Une performance en demi-teinte
Nabil Ayouch avec son dernier film les « Cheveux de Dieu » signe une œuvre bouleversante et sincère mais peut-être un peu trop facile pour celui qu’on voudrait l’ultime représentant d’un cinéma marocain de qualité.
Ce film retrace le parcours de jeunes casablancais du bidonville de Sidi Moumen qui se retrouvent enrôlés par un groupuscule d’islamistes intégristes, afin de perpétrer les attentats du 16 mai 2003 à Casablanca.
Nabil Ayouch renoue avec ses premiers amours : la rue et la misère (Ali Zaoua). Dans la première partie, il dresse un portrait social d’un Maroc de la misère filmé avec une sincérité bouleversante. Rarement la misère, quelque soit sa provenance, n’aura été filmé avec autant de justesse et de subtilité. Cette charge émotionnelle que nous offre généreusement Ayouch est évidemment ce qu’il sait faire de mieux, en dépeignant avec intelligence la réalité sociale d’un Maroc peu connu.
Seulement, sous couvert de retracer le destin des terroristes casablancais, le réalisateur passe dans la deuxième partie du film à côté de ce que le film propose de plus intéressant. Que l’islamisme radical naît dans la misère, là où les populations sont les plus vulnérables, est un fait connu de tous. Ce que l’on déplore ici est la superficialité du traitement du processus d’enrôlement et de lobotomisation des jeunes casablancais.

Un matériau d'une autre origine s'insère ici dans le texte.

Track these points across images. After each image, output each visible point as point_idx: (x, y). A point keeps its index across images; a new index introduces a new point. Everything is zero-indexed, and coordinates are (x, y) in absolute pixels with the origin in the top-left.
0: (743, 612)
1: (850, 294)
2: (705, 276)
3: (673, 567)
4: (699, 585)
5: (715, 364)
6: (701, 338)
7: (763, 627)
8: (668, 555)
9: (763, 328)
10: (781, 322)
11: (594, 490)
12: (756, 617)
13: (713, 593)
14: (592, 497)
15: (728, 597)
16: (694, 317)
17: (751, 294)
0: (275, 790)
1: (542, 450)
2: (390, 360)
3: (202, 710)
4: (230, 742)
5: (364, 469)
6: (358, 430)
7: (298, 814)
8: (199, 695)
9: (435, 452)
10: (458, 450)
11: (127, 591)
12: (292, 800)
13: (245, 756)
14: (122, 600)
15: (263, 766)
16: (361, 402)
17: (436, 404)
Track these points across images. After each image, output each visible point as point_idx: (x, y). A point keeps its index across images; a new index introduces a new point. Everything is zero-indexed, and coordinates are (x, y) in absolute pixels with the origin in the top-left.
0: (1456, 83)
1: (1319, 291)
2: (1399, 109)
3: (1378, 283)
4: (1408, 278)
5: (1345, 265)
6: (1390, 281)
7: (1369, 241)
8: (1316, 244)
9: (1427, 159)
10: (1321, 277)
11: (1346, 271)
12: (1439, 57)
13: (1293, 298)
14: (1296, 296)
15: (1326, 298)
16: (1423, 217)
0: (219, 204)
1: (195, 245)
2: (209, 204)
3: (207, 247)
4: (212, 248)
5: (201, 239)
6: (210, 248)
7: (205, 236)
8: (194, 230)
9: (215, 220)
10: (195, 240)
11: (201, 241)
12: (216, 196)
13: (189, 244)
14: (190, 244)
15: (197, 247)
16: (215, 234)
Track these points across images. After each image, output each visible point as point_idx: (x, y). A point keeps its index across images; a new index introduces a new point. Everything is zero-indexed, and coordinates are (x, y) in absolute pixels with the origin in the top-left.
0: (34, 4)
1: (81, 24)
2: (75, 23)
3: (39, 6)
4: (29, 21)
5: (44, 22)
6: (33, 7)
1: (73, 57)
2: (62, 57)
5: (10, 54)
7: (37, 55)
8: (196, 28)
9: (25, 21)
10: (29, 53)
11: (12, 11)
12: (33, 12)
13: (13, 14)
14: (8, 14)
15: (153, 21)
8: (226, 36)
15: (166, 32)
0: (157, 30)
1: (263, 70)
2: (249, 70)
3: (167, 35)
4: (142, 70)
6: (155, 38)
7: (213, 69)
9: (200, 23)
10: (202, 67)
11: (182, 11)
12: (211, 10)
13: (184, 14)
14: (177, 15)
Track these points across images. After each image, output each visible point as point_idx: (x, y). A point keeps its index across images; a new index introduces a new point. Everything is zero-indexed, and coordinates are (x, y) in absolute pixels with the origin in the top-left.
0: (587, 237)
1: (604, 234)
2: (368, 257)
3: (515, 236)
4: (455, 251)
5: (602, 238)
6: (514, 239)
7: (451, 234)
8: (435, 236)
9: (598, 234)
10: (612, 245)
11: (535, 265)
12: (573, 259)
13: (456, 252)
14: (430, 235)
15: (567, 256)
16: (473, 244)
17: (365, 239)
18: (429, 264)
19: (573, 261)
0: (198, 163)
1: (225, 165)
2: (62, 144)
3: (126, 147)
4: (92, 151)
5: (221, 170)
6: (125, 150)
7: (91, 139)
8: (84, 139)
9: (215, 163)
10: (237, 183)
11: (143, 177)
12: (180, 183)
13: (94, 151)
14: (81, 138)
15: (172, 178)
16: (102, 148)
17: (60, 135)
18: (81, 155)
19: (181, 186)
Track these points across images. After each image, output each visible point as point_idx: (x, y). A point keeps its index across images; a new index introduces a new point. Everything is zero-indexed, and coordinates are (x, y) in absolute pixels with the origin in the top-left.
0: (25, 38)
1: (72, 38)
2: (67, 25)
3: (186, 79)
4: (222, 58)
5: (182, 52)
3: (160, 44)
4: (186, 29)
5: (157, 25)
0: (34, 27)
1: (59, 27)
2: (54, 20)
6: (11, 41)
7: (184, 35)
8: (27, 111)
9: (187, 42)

Certes, le réalisateur s’intéresse à ce processus mais le survole, comme quand un brillant élève bâcle son devoir. C’est d’autant plus décevant qu’on a l’impression que Ayouch fuit la complexité et la profondeur même de son film et fait preuve d’un simplisme assez déconcertant.
C’est là tout le paradoxe du film et le jeu de funambule auquel le réalisateur n’a pas su se prêter. Comment exprimer tant de sincérité sans s’engager et dénoncer ? Car même s’il s’avère parfaitement habile dans le genre de la fiction avec « Ali Zaoua » ou le documentaire sur le conflit israélo-palestinien avec l’excellent « My Land », Nabil Ayouch n’arrive pas à trouver le juste milieu qui aurait fait de ce film un chef d’œuvre. Dans la deuxième partie, on aurait aimé qu’il endosse sa casquette de réalisateur-reporter et dépeigne avec une objectivité de documentariste le processus d’embrigadement. Chose à laquelle il ne parvient malheureusement pas, prenant le sujet de son film trop à cœur.
Pour finir, il convient bien évidemment de se saluer la photographie du film et son casting. Il confirme en effet la règle que les acteurs ne sont bons que s’ils sont bien dirigés. En tant que marocain, on ne cesse de déplorer la qualité de nos acteurs. Ayouch prouve avec « Les Chevaux de Dieu » qu’avec des acteurs amateurs, on est capables d’offrir des performances absolument magiques et d’une sincérité folle.